Sete pessoas perderam a vida no trânsito urbano de Pelotas em um mês. Se somarmos o acidente com o ônibus na BR-116, são 18 vidas. Esse recorte considera o período entre a noite de Natal, quando dois meninos morreram em um acidente na estrada do Laranjal, e o último sábado, quando um motociclista envolveu-se em uma colisão com um ônibus e faleceu, na esquina da Floriano com Deodoro. É, também, um retrato de uma série de coisas que precisam mudar urgentemente: o comportamento, a infraestrutura, a lógica da direção ofensiva… ou algo passa a ser diferente, ou caminhamos para uma média estarrecedora.

O primeiro e gritante ponto, sem dúvida alguma, é a questão do comportamento. Grande parte dessas colisões – se não todas – contam com um elemento em comum, da imprudência. A direção defensiva torna-se cada vez mais necessária, mas ainda assim não é o suficiente. É só parar nas ruas e notar a quantidade de gente que dirige em alta velocidade, usando o celular, não respeitando a sinalização e nem as faixas de pedestre.

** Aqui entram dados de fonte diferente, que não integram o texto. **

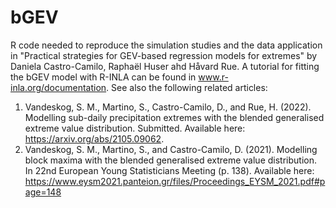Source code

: 
# bGEV
R code needed to reproduce the simulation studies and the data application in "Practical strategies for GEV-based regression models for extremes" by Daniela Castro-Camilo, Raphaël Huser ahd Håvard Rue. A tutorial for fitting the bGEV model with R-INLA can be found in www.r-inla.org/documentation. See also the following related articles:

1. Vandeskog, S. M., Martino, S., Castro-Camilo, D., and Rue, H. (2022). Modelling sub-daily precipitation extremes with the blended generalised extreme value distribution. Submitted. Available here: https://arxiv.org/abs/2105.09062.
2. Vandeskog, S. M., Martino, S., and Castro-Camilo, D. (2021). Modelling block maxima with the blended generalised extreme value distribution. In 22nd European Young Statisticians Meeting (p. 138). Available here: https://www.eysm2021.panteion.gr/files/Proceedings_EYSM_2021.pdf#page=148
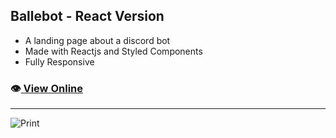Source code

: ## Ballebot - React Version

- A landing page about a discord bot
- Made with Reactjs and Styled Components
- Fully Responsive

### 👁️[ View Online](https://frontiago.github.io/ballebot/)

--- 

![Print](./images/print-ballebot.png)
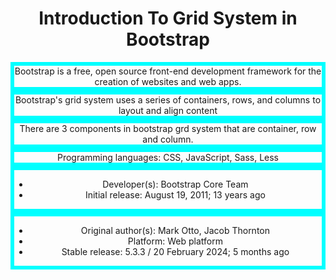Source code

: <!DOCTYPE html>
<html>
<head>
<link href="https://cdn.jsdelivr.net/npm/bootstrap@4.4.1/dist/css/bootstrap.min.css" rel="stylesheet" />
<script src="https://cdn.jsdelivr.net/npm/bootstrap@4.4.1/dist/js/bootstrap.min.js"></script>
<style>
.col{
  text-align: center;
  border: 6px solid cyan;
}
</style>
</head>
<body>
<center><h1>Introduction To Grid System in Bootstrap</h1></center>
<div class="container">
 <div class="row">
   <div class="col">
     Bootstrap is a free, open source front-end development framework for the creation of websites and web apps.
</div>
   <div class="col">
    Bootstrap's grid system uses a series of containers, rows, and columns to layout and align content
</div>
   <div class="col">
    There are 3 components in bootstrap grd system that are container, row and column.
   </div>
     <div class="row">
       <div class="col">
         Programming languages: CSS, JavaScript, Sass, Less
</div>
   <div class="col">
         <ul>
          <li>Developer(s): Bootstrap Core Team</li>
           <li>Initial release: August 19, 2011; 13 years ago</li>
         </ul>
</div>
       <div class="col">
         <ul>
         <li>Original author(s): Mark Otto, Jacob Thornton</li>
         <li>Platform: Web platform</li>
         <li>Stable release: 5.3.3 / 20 February 2024; 5 months ago</li>
        </ul>
</div>
 </body
 </html>
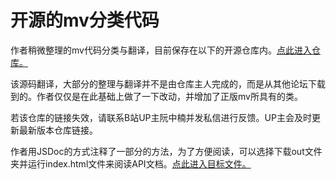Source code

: # 开源的mv分类代码

作者稍微整理的mv代码分类与翻译，目前保存在以下的开源仓库内。[点此进入仓库。](https://gitee.com/HechiCollegeComputerAssociation/RPGMV_project)

该源码翻译，大部分的整理与翻译并不是由仓库主人完成的，而是从其他论坛下载到的。作者仅仅是在此基础上做了一下改动，并增加了正版mv所具有的类。

若该仓库的链接失效，请联系B站UP主阮中楠并发私信进行反馈。UP主会及时更新最新版本仓库链接。


作者用JSDoc的方式注释了一部分的方法，为了方便阅读，可以选择下载out文件夹并运行index.html文件来阅读API文档。[点此进入目标文件。](https://gitee.com/HechiCollegeComputerAssociation/RPGMV_project/blob/master/out/index.html)


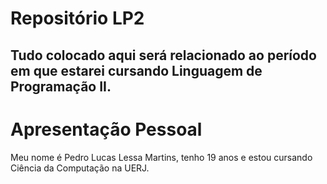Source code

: # Repositório LP2
## Tudo colocado aqui será relacionado ao período em que estarei cursando Linguagem de Programação II. 

# Apresentação Pessoal

Meu nome é Pedro Lucas Lessa Martins, tenho 19 anos e estou cursando Ciência da Computação na UERJ.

Sem contar em motociclistas que enfiam-se em pequenos espaços para ganhar alguns segundos e vivem em um constante risco, muitos deles pela pressão profissional do trabalho com entregas.

É uma sensação cada vez pior para quem circula pela cidade. Não dá para afirmar exatamente qual foi o ponto de virada, mas é notório que todo mundo que precisa valer-se do trânsito de Pelotas, seja qual seu papel – motorista, carona, pedestre, ciclista, etc – sente-se mais preocupado do que era há algum tempo. E aí entra o necessário papel do poder público: nossa infraestrutura é sim precária. Mesmo com mudanças em algumas vias e rótulas para desafogar engarrafamentos, é preciso de mais.

São diários os relatos de semáforos que deixam de funcionar. São diversas as faixas de segurança apagadas. Sem contar placas em locais pouco efetivos. Mas o principal fator é, infelizmente, a necessidade de ser mais punitivista. É preciso investir em semáforos inteligentes, em radares eletrônicos e capacitar, com formação e suporte tecnológico, os agentes de trânsito para que sejam mais firmes e efetivos. Infelizmente, muitos aprendem só quando dói no bolso. E é melhor que doa no bolso do que na alma de uma família dilacerada pela imprudência.